* [REQUIRED ACTION A]
In the thread below, at which event does the crash occur when running with 4 threads? Please answer in a few words.

* [PASSAGE FOR REVIEW]
------------------------------------------------------------

Assign reconstruction,heterogeneous

@cmsbuild
Copy link
Contributor

New categories assigned: heterogeneous,reconstruction

@mandrenguyen,@fwyzard,@clacaputo,@makortel you have been requested to review this Pull request/Issue and eventually sign? Thanks

@makortel
Copy link
Contributor Author

#40465 looks like a plausible culprit. Let me tag also @AdrianoDee.

@AdrianoDee
Copy link
Contributor

Let me have a look.

@makortel
Copy link
Contributor Author

@AdrianoDee Have you had a chance to take a look? In principle it would be good to have the crashes fixed for 13_0_0.

@AdrianoDee
Copy link
Contributor

@makortel you are right. I had a look but I didn't converge. On it in the next days.

@AdrianoDee
Copy link
Contributor

AdrianoDee commented Feb 23, 2023

So, I still didn't understand what's happening but something strange is that I can't reproduce this in single thread and the crash occurs when any of the threads goes to the next event (so at 5th event for 4 threads, 9th for 8 and so on). If this ring a bell for somebody please let me know. Debugging is getting nasty not being able to run single threaded (also, any suggestion on how to better debug this it's very welcome).

------------------------------------------------------------

* [EXCERPTED DATA]
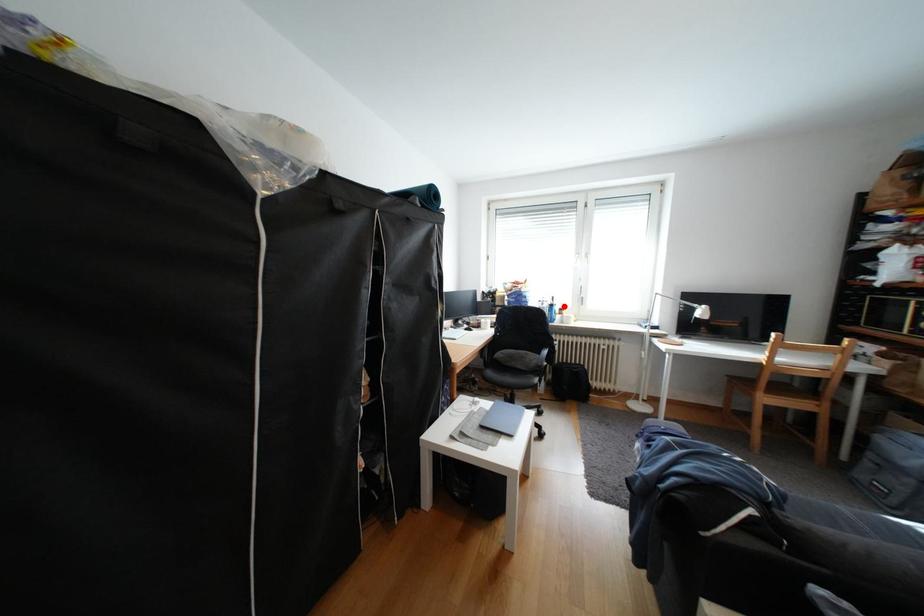
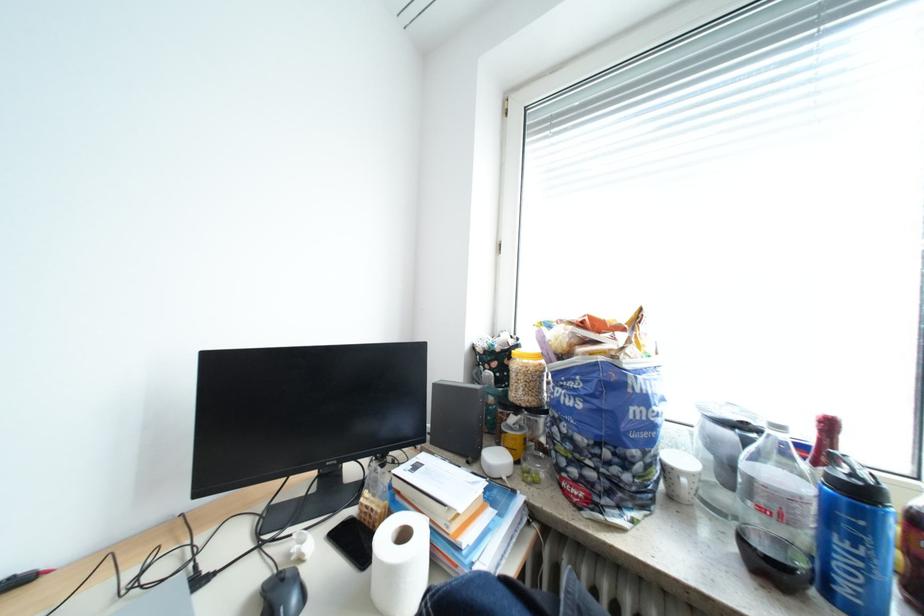
Question: I am providing you with two images of the same scene from different viewpoints. Given a red point in image1, look at the same physical point in image2. Is it:

Choices:
 (A) Closer to the viewpoint
 (B) Farther from the viewpoint

Answer: (A)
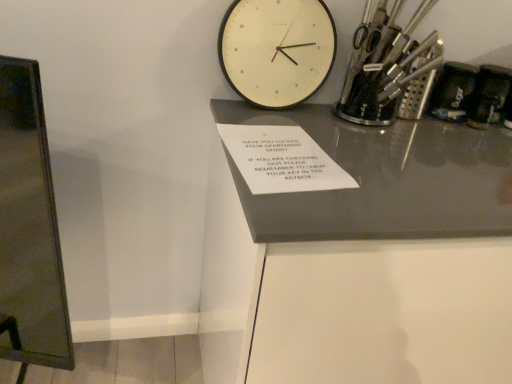
Locate an element on the screen. This screenshot has width=512, height=384. free point below metallic silver utensils at upper right, which is the 2th stationery from right to left (from a real-world perspective) is located at coordinates (369, 111).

------------------------------------------------------------

* [REQUIRED ACTION B]
Report every line of the records above that contains the word "from".

* [EXPECTED ANSWER A]
At the 5th event.

* [EXPECTED ANSWER B]
Question: I am providing you with two images of the same scene from different viewpoints. Given a red point in image1, look at the same physical point in image2. Is it:
 (B) Farther from the viewpoint
Locate an element on the screen. This screenshot has width=512, height=384. free point below metallic silver utensils at upper right, which is the 2th stationery from right to left (from a real-world perspective) is located at coordinates (369, 111).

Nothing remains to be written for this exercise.